**Assignment**
Among these records, which lines include "that"? Copy them out.

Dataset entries
━━━
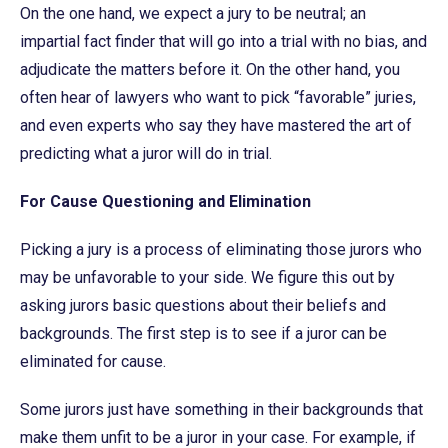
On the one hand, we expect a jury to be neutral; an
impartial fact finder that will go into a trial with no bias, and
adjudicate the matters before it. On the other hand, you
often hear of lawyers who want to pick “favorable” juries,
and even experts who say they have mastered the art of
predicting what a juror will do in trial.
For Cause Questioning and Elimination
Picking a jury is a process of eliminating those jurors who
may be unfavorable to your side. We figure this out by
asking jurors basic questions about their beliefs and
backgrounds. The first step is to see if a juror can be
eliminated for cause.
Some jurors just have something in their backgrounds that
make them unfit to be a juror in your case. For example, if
━━━
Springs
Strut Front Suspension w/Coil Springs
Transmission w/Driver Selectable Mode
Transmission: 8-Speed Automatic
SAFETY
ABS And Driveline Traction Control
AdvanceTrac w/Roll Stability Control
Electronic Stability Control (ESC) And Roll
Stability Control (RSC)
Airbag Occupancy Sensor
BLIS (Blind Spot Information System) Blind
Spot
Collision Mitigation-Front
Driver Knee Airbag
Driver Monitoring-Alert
━━━
**Solution to this task**
impartial fact finder that will go into a trial with no bias, and
Some jurors just have something in their backgrounds that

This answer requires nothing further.